Театральное эхо
Шрифт:
И здесь особенно важна идейная «родословная» героя. Должно быть, Глумов наговорил на себя, когда, желая понравиться Крутицкому, уверял его, что стычки с полицией случались у него в молодости оттого, что он «покучивал». Не правильнее ли предположить, что в студенческие годы автор ядовитых эпиграмм отличался и в более опасном вольнодумстве? Но прошло время, и герой убедился, что объекты его сатиры продолжают благоденствовать и вообще все стоит на прежних местах, а он лишь зазря тратит свой порох. Ничего не добившийся честным путем, досадующий на свою личную неустроенность, Глумов решает подороже продать свой ум. Ему кажется обидным, что кругом преуспевают подлецы, люди, которым и продать-то, кроме собственной подлости, нечего. А он, человек в тысячу раз способнейший, чем все они, должен почему-то прозябать в нищете и безвестности.
Проснувшись
Нет, довольно, он не будет чистоплюем, он покажет себя, он не хуже других знает, как можно устроить сытую жизнь и успешную карьеру в мире мудрецов. Кому-кому, а ему-то ничего не стоит их одурачить: ведь с какого боку ни возьми, он на десять голов выше любого из них.

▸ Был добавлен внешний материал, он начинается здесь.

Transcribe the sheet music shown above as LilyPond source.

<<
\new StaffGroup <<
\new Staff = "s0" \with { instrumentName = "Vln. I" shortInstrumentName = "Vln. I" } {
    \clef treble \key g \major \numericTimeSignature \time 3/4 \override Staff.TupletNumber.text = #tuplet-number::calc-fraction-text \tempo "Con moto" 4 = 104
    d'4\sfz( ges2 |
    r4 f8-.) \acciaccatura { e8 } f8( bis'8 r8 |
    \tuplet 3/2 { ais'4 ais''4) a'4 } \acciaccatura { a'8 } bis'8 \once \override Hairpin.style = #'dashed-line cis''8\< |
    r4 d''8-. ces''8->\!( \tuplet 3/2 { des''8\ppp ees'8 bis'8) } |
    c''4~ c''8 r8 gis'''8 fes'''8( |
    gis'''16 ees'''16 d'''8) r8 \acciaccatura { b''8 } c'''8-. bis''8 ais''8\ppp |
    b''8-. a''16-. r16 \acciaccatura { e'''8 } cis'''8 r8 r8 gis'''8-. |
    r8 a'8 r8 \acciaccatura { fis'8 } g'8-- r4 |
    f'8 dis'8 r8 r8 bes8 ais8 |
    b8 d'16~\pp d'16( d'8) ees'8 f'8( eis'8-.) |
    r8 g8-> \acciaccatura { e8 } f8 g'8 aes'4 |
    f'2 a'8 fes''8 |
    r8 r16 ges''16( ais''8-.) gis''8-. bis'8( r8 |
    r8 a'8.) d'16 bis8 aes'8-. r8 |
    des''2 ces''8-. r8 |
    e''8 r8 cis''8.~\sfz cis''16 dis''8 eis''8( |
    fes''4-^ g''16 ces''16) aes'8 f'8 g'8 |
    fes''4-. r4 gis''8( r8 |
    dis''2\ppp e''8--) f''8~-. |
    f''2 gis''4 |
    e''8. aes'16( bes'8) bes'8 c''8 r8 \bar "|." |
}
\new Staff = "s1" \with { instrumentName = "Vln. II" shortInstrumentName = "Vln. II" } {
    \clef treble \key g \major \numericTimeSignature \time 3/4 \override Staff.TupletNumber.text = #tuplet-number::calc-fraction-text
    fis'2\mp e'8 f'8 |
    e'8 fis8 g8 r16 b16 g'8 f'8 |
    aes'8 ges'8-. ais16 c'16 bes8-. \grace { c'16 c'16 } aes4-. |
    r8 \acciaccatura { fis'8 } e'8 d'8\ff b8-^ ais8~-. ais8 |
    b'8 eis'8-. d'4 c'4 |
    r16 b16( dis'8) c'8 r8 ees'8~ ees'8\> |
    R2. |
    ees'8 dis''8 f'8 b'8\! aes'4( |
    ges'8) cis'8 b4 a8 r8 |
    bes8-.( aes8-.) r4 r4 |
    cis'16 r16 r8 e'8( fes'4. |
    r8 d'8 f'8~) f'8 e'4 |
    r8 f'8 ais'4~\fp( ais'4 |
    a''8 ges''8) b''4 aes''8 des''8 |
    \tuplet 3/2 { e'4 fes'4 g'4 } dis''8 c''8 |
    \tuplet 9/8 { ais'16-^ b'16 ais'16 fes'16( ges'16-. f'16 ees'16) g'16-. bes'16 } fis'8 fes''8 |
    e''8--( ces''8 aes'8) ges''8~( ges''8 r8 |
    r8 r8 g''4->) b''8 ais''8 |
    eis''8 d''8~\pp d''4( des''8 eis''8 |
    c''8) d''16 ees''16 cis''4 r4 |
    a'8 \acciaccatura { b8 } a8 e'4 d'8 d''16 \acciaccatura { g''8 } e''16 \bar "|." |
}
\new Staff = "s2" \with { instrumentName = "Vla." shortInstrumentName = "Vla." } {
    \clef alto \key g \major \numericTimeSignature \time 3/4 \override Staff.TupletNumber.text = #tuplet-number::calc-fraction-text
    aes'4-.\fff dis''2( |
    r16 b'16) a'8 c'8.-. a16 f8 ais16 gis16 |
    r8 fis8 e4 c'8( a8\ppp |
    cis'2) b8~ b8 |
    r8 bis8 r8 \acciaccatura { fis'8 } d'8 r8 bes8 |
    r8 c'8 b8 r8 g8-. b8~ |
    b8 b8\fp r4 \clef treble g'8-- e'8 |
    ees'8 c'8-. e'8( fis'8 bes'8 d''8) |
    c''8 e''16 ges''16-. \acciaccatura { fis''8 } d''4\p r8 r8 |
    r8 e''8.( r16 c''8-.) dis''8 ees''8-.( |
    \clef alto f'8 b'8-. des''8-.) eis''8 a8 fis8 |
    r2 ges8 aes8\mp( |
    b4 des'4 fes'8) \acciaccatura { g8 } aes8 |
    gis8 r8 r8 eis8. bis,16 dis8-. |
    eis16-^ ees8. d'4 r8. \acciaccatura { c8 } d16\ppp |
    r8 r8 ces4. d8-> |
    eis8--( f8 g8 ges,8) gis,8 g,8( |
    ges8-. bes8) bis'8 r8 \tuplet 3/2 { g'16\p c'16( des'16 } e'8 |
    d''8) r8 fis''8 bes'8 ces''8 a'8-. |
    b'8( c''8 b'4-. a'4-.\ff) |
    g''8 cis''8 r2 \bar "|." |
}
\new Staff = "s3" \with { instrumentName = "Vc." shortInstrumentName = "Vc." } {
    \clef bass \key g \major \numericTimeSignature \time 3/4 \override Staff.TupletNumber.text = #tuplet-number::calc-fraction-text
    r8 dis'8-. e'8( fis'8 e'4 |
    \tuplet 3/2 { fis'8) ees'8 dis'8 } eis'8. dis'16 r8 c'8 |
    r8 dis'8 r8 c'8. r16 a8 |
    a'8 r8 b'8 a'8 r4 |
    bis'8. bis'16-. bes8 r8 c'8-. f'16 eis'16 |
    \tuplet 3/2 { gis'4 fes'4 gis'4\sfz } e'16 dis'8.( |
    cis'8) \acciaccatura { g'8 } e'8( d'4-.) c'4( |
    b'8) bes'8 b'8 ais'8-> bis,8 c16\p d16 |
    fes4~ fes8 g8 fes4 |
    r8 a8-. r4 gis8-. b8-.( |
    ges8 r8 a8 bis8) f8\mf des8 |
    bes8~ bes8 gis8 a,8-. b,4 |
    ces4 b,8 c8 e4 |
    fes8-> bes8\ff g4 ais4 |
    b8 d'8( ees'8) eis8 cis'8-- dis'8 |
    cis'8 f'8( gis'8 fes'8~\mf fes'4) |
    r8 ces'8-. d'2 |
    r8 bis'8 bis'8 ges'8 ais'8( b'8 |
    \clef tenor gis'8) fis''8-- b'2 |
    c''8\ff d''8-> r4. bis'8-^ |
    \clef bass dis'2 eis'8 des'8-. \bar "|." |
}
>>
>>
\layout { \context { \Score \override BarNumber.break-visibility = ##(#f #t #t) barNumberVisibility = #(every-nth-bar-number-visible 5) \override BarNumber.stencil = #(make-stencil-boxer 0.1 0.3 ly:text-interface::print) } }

Глумов напоминает человека, который долго стоял скептическим наблюдателем за спинами игроков и смотрел на зеленое сукно ломберного стола. Он видел, какие промахи, какие детские ошибки совершают они на каждом шагу. Ух, как бы он их всех переиграл, имея на руках такие карты! Вот только беда, играть с этими партнерами в их игру стыдно. Но отчего же стыдно? Ничуть не стыдно, для этого надо только перестать быть, как они это называют, чистоплюем, надо сесть за один с ними стол и принять условия игры. И Глумов их принимает.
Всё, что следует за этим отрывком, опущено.